Yoo concludes that “the expansion of the background check system will more effectively achieve the purposes of the 1968 Gun Control Act.”
Senators can certainly argue the background check is useless or that it is wrong to inflict any hardship on lawful gun owners, but at this point the only real objection to the background check is that there should be no more anti-gun legislation at all. Toomey, it appears, reduced the background-check bill to the level of a mere nuisance for legal gun owners.
Before that analysis was available, however, the Senate voted 68 to 31 to move to debate on the bill. That vote is meaningless, with two exceptions. The 16 Republicans and some of the Democrats who voted simply to debate the measure likely will not support ending debate nor the bill. In fact, it is almost certain that some Democrats will defect. That is because those two exceptions — Democratic Sens. Mark Pryor and Mark Begich — voted against proceeding to debate. They almost certainly will be no votes at the end and thereby will encourage other red-state senators to jump ship. (Democratic Sen. Max Baucus was already sounding fully aware that Montana voters wouldn’t like more anti-gun laws.)

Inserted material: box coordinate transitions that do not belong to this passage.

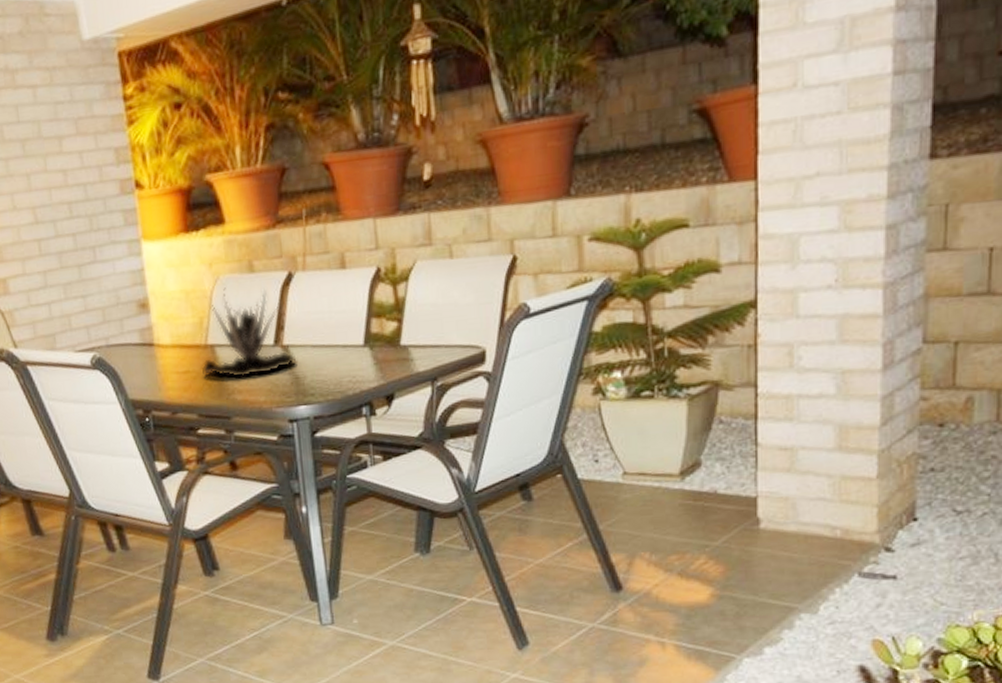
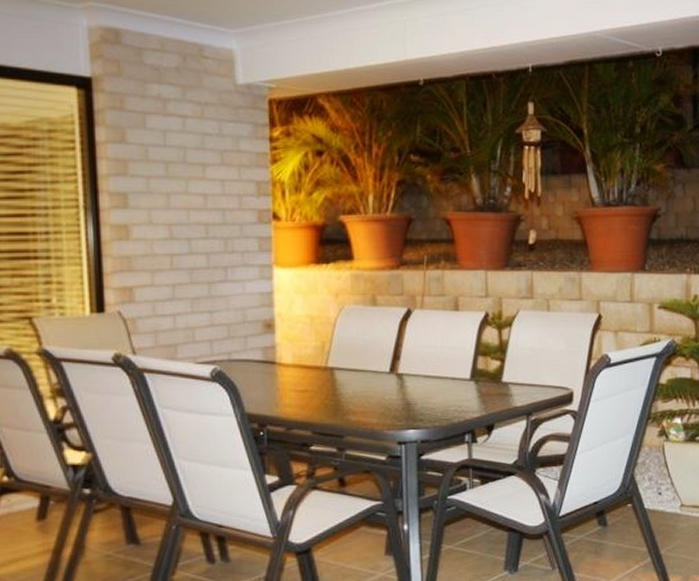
plant: present [202,288,296,379] -> none [320,317,408,401]

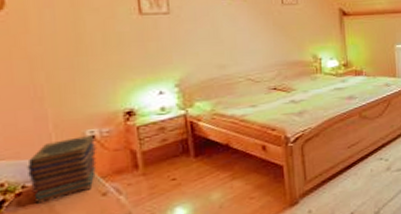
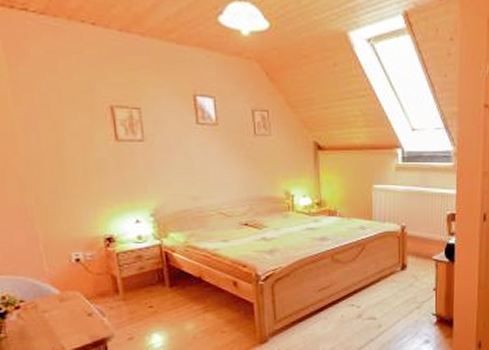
book stack: present [27,134,97,204] -> none [23,257,82,317]

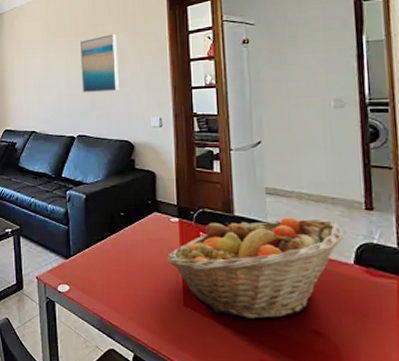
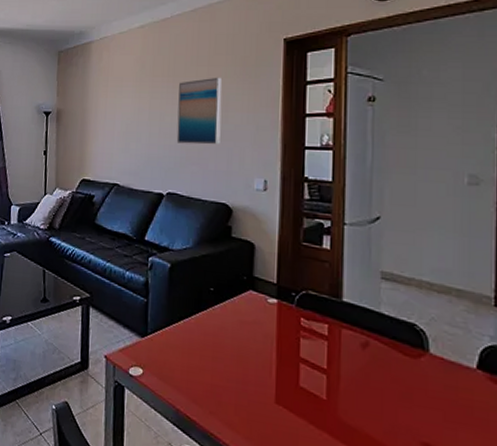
fruit basket: present [168,216,344,320] -> none [261,306,467,426]

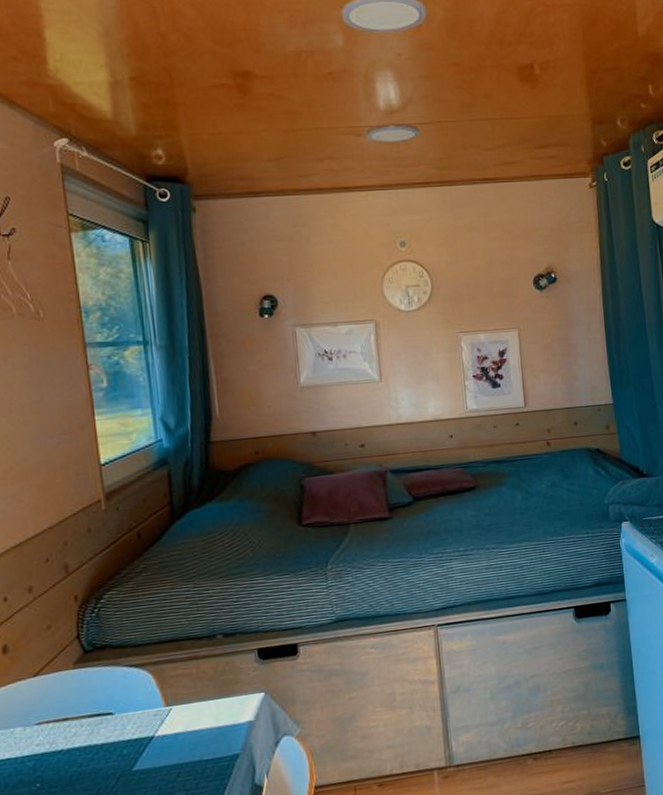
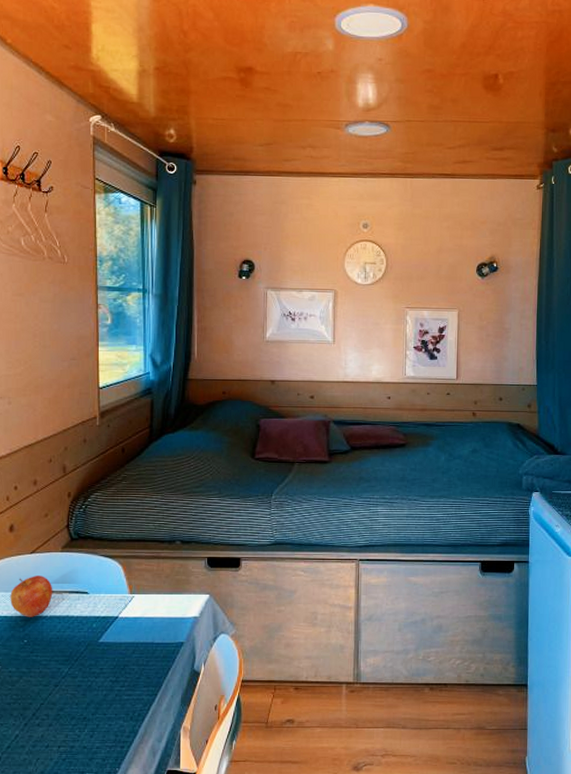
apple: none [11,701,68,755] -> present [10,576,53,617]

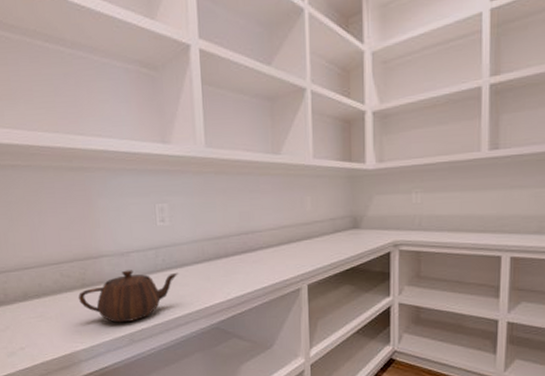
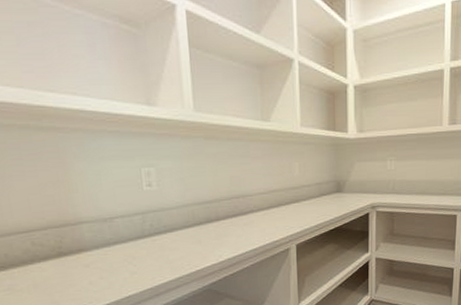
teapot: present [78,270,178,323] -> none [54,236,168,291]

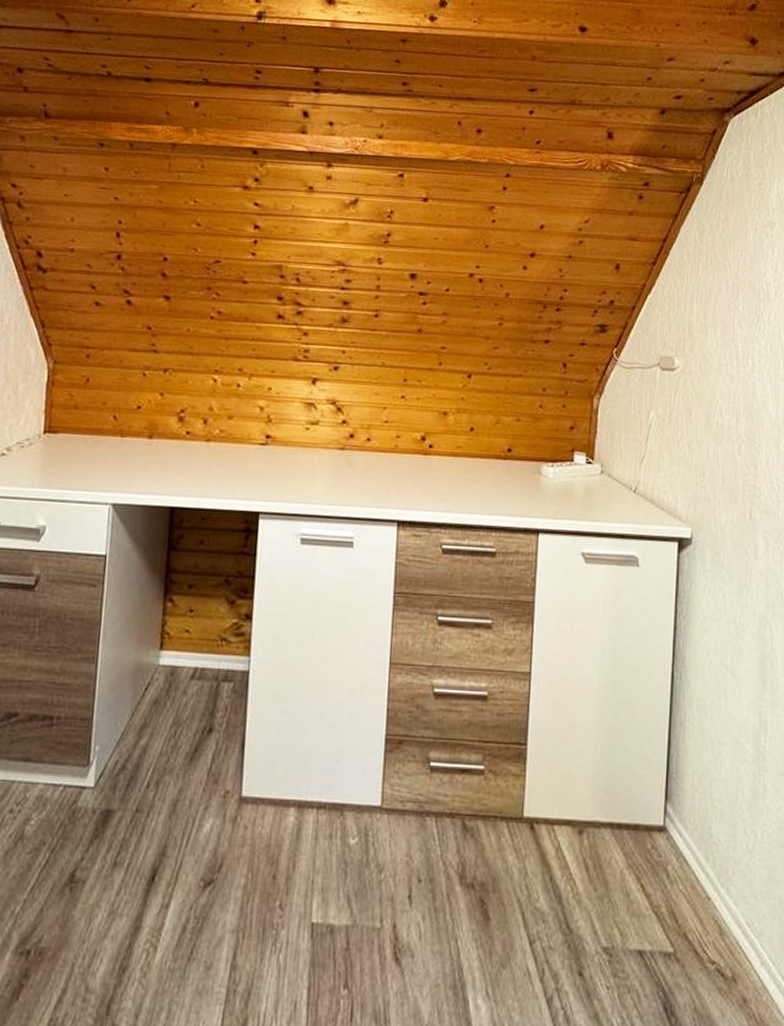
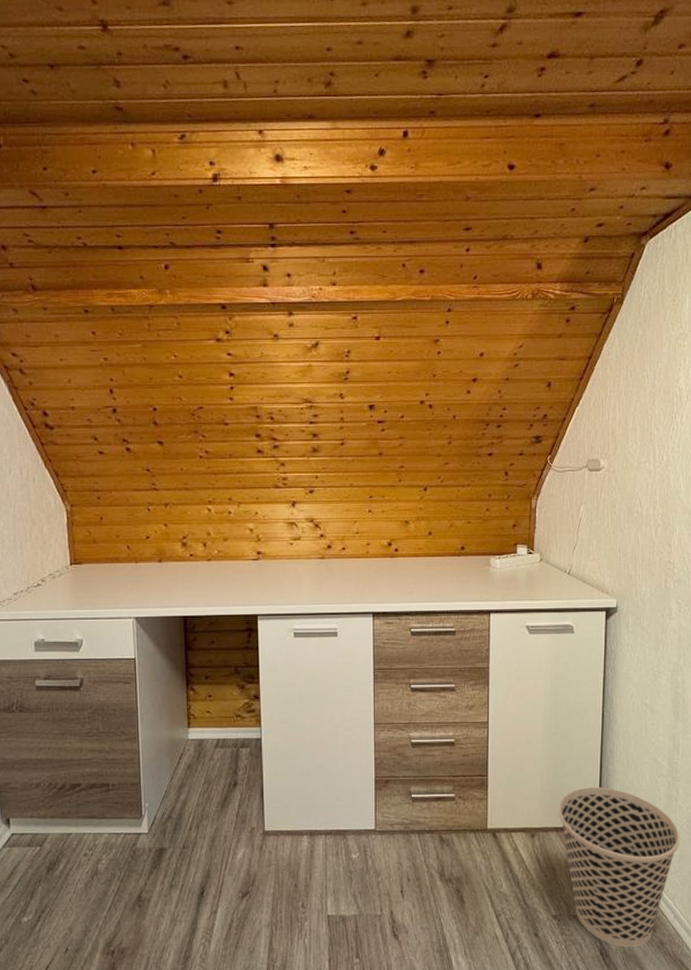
wastebasket: none [614,770,768,1003] -> present [558,787,680,947]

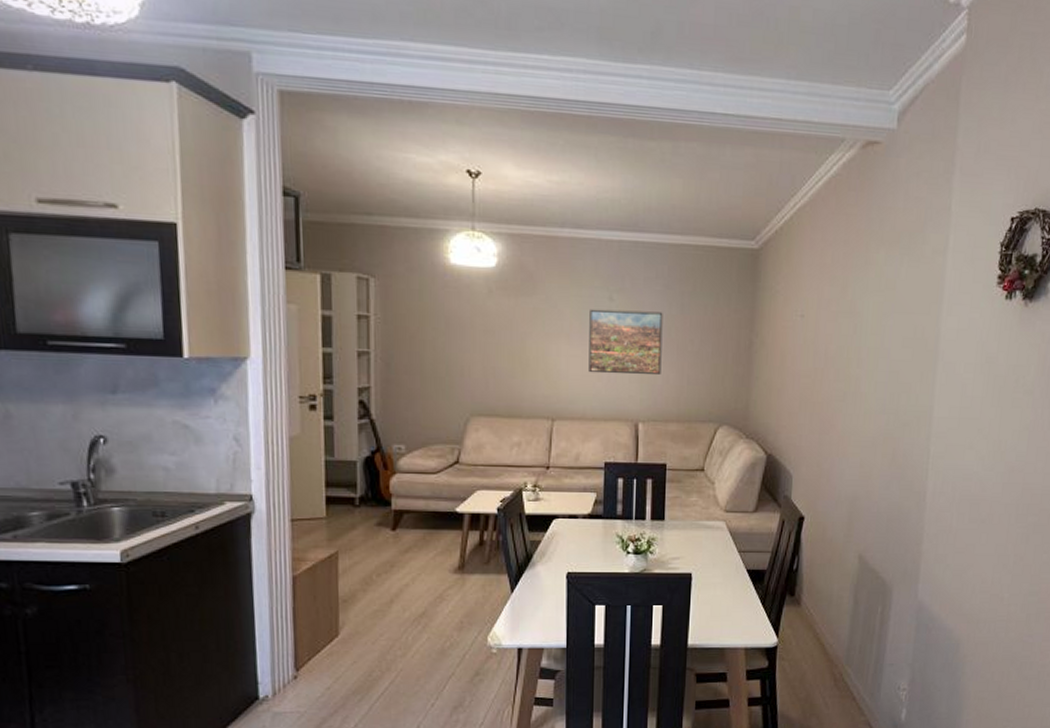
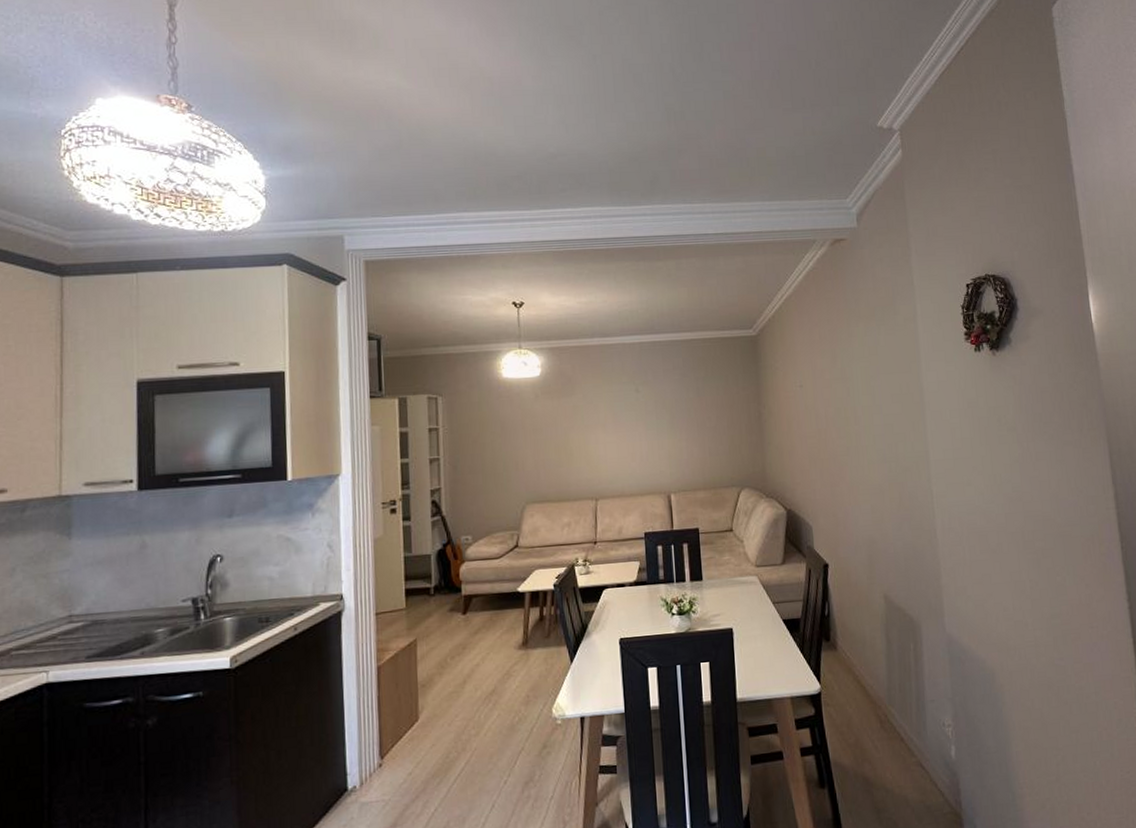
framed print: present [588,309,663,375] -> none [620,397,686,455]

Recognizing that any measure will still have to go through the House (where it will be a hard sell, no matter what is in it), the vote becomes a test for the White House and red-state Democrats. Does the latter risk a vote that, next to their support for Obamacare, may be the most fateful in their term? And really, what protection can the president (who’s virtually taken up residence in Connecticut) afford to senators from Alaska, Arkansas, Louisiana, North Carolina, Montana and the rest? Not much, I would strongly suggest.
The question remains as to whether any yes vote will be impossible for the red-state Democratic senators or whether they will be frantic to find some diluted legislation that can satisfy the White House and not signal the end of their Senate careers.